Enfin, mes petits fils sont contents. Le déjeuner promis chez McDo, c’est aujourd’hui

On mange tranquillement nos sandwichs, soudain un grand fracas dans l’escalier. Mes petits concierges se précipitent ! Un serveur vient de glisser avec sa pile de plateaux.
Il y a peut-être déjà un docteur ? Néanmoins, je me sens obligée d’aller voir. Pas par héroïsme, juste par devoir
Et donc tout autour de ce pauvre A, en plein milieu de l’escalier, du monde, mais pas de médecin, aucun soignant.
Rapide examen de la jambe du garçon : même pour un gastro, la fracture sus malléolaire ne fait pas débat. Gonflement immédiat et hématome instantané, je crois que c’est assez pathognomonique.
C’est comme pour les accidents de voiture : gérons le blessé, évitons les suraccidents
Le blessé est assis au milieu de l’escalier, blême et douloureux.
Autour de lui, des boissons et des glaçons répandus, bien glissants Et des clients qui montent et descendent comme si de rien n’était.
Une responsable annonce avoir eu le 15 qui devrait arriver dans 15-20 minutes.
Et une manageuse en chef, dont je vais réaliser la présence ultérieurement
L’urgence est de trouver des solutions pratico-pratiques. C’est à la portée d’un médecin et c’est ce que l’on peut faire dans ce genre de situation, donc je gère.
- Descendre le blessé : des clients compatissants acceptent de le porter
- Quelqu’un lui a trouvé une chaise.
- A peine posé sur la chaise : grand malaise vagal.

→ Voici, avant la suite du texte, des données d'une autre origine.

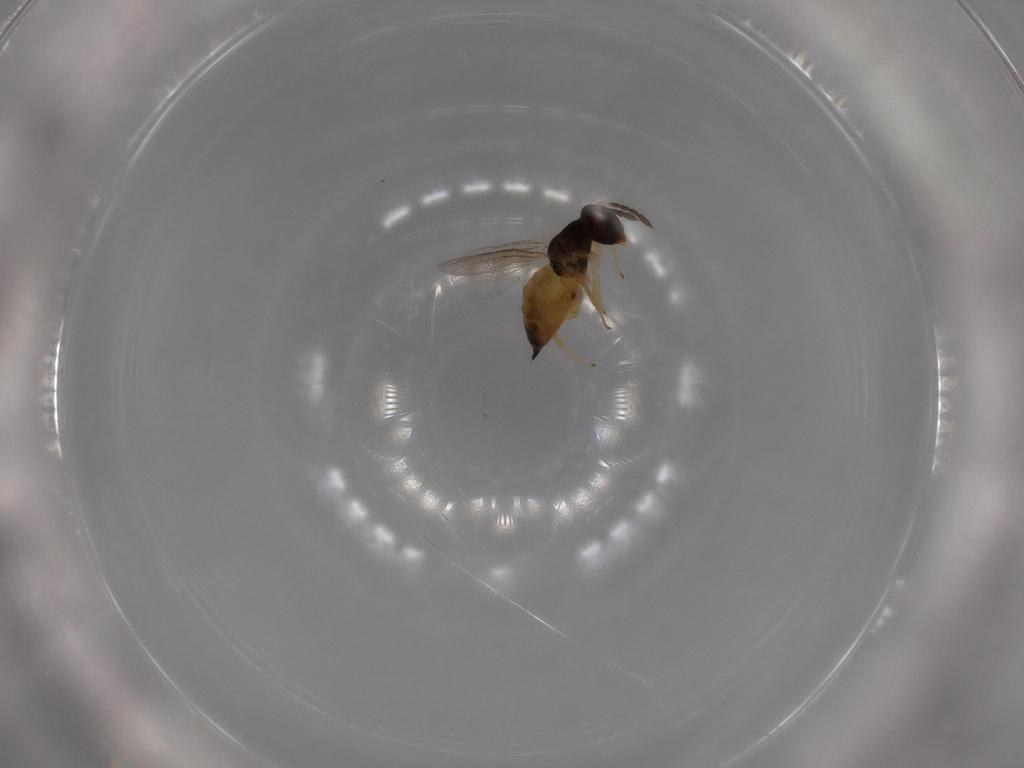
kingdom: Animalia
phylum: Arthropoda
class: Insecta
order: Hymenoptera
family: Eulophidae
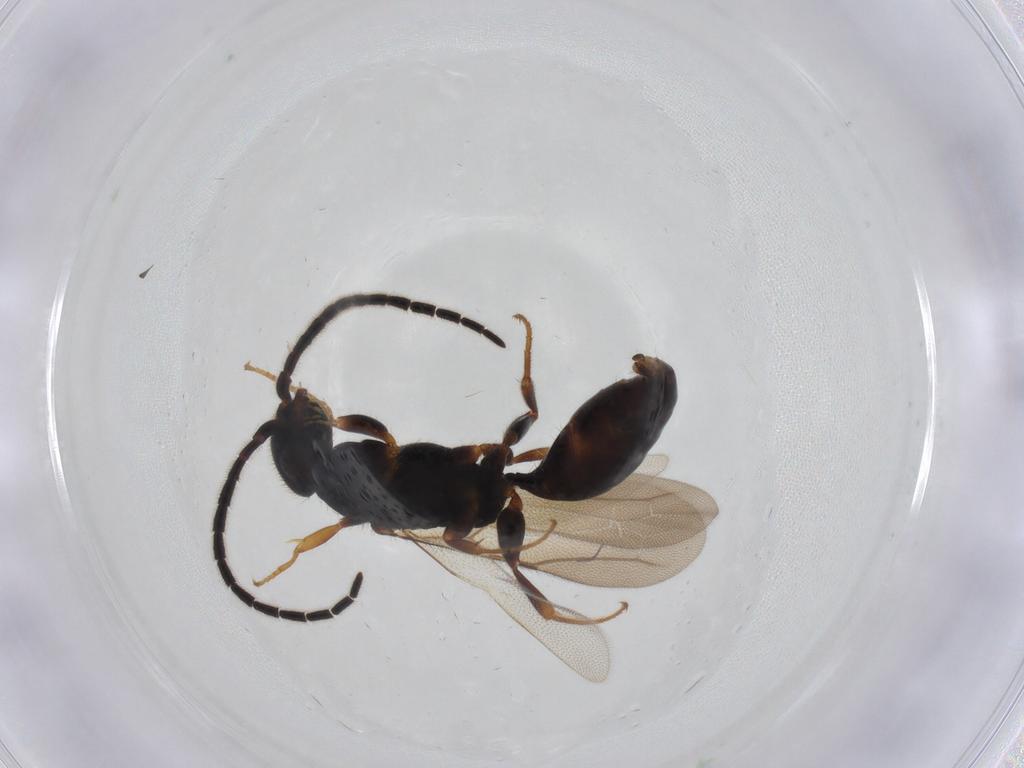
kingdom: Animalia
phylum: Arthropoda
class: Insecta
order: Hymenoptera
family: Bethylidae
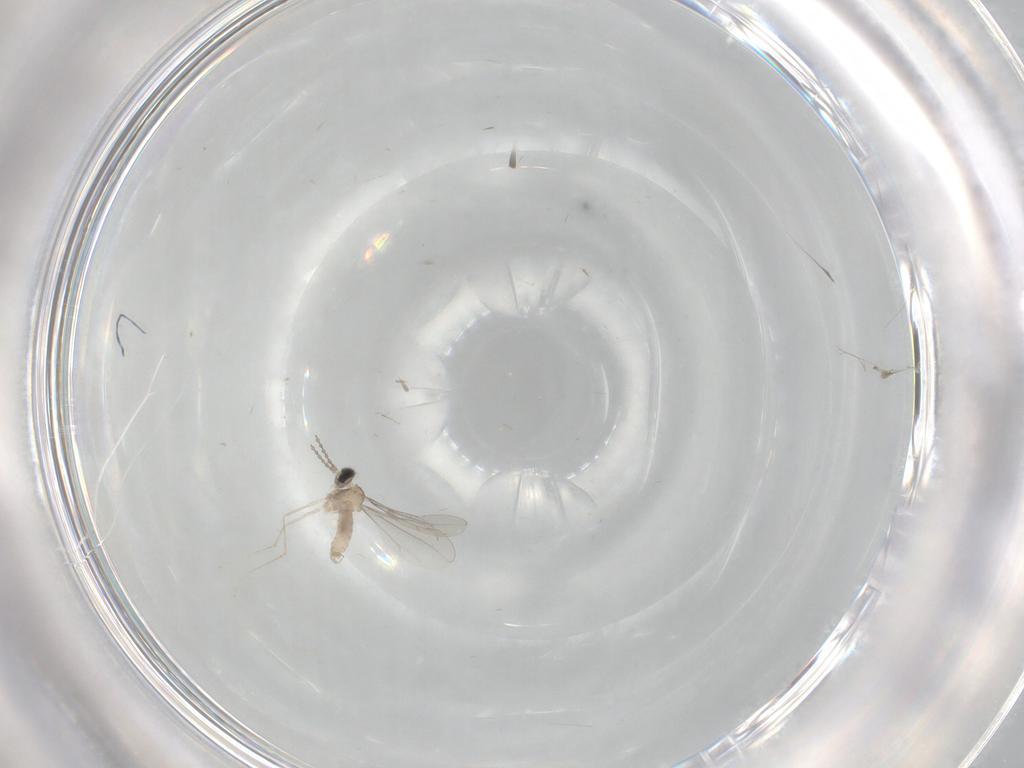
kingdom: Animalia
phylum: Arthropoda
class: Insecta
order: Diptera
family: Cecidomyiidae
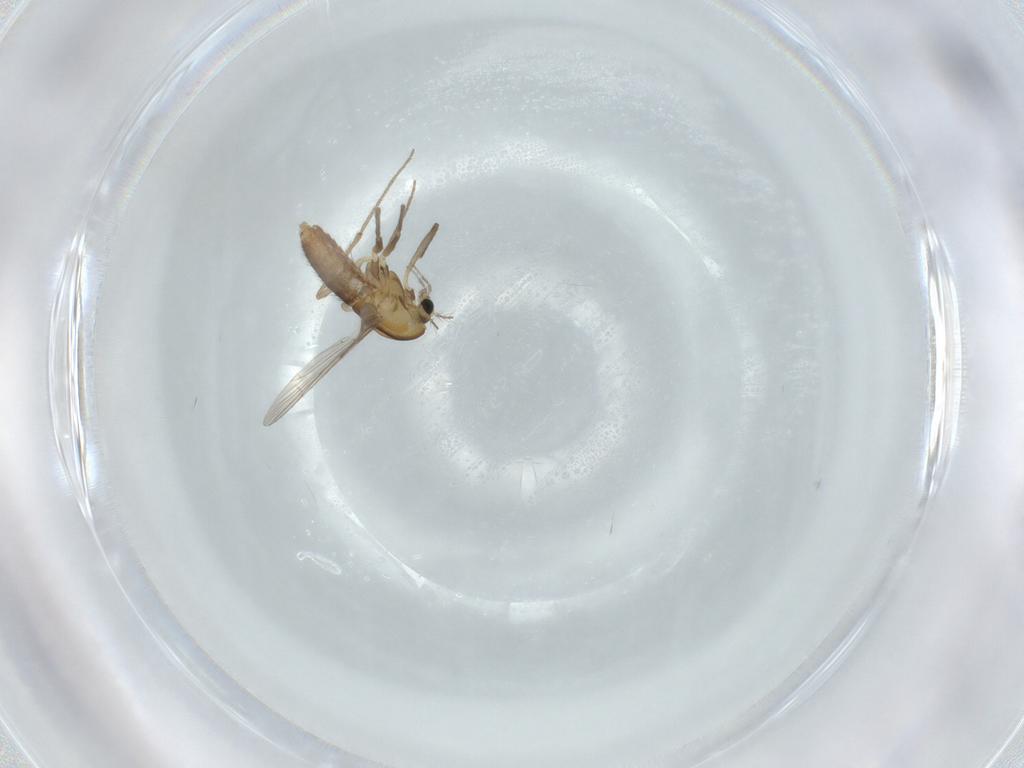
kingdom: Animalia
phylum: Arthropoda
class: Insecta
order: Diptera
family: Chironomidae
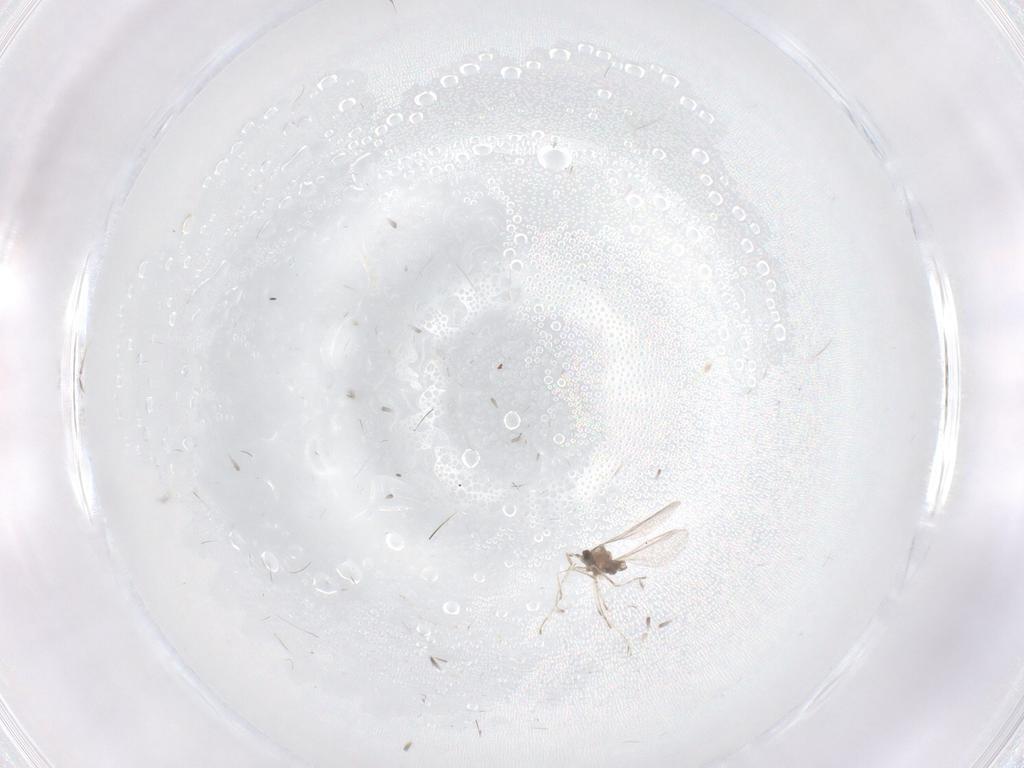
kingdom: Animalia
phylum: Arthropoda
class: Insecta
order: Diptera
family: Cecidomyiidae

- J’insiste pour qu’on l’allonge.
- Finalement les salariés trouvent un carton !!
- Il termine allongé au sol sur son carton au milieu du restau, mais c’est plus confortable pour lui.
- Ensuite il faut insister pour mettre quelque chose sous sa tête
- Puis le couvrir car il a froid.
Et c’est après tout ce tintouin que je réalise le tableau: depuis le début il y a une jeune femme plantée face à nous, téléphone greffé à l’oreille. 10 minutes passent. Je suis toujours à genoux par terre à côté de mon blessé, j’ai peur d’un autre malaise. On attend les secours.
Et la jeune femme est toujours la, toujours vissée au téléphone.
Soudain, je comprends : c’est la manageuse ! Elle me le confirme
Elle a juste fait une action : poser une question au blessé, au moment exact ou il faisait son malaise. Comprenons l’urgence de cette question : « tu as glissé en montant ou en descendant ?». . Je lui ai rappelé que ce n’était pas le bon moment pour une question comme celle-ci.
Mais quel rôle a-t-elle joué depuis le début ?
Et elle ? :
- C’est une autre salariée qui a appelé le 15
- Elle ne s’est pas occupée de la mise en sécurité du garçon.
- Elle ne s’est pas une seule fois approchée de lui pour le réconforter. Elle est en face, elle le regarde
- Elle n’a pas fait nettoyer l’escalier transformé en patinoire, c’est moi qui leur ai dit de le faire.
Elle a téléphoné ! depuis la première minute. Elle est en train de faire … la déclaration d’accident du travail !!
Très sincèrement, on vit dans un drôle de monde. Un monde ou le responsable ne s’occupe pas de l’humain blessé, ne l’apaise pas, ne s’en approche même pas, ne gère pas non plus le reste de l’équipe, ni l’organisation de la continuité du service. Un monde ou le manager ne gère qu’un truc : le papier administratif.
Tout en regardant sans émotion son salarié avec la jambe cassée, 2 de tension, coincé dans un escalier puis allongé au milieu du restaurant qui lui continuait à tourner, elle n’a songé qu’à une urgence : faire la déclaration d’accident.
Voilà, ça se passe comme ça aujourd’hui.
L’administratif est une priorité.
Le responsable est la: Face au blessé, il fait des papiers, comme si de rien n’était.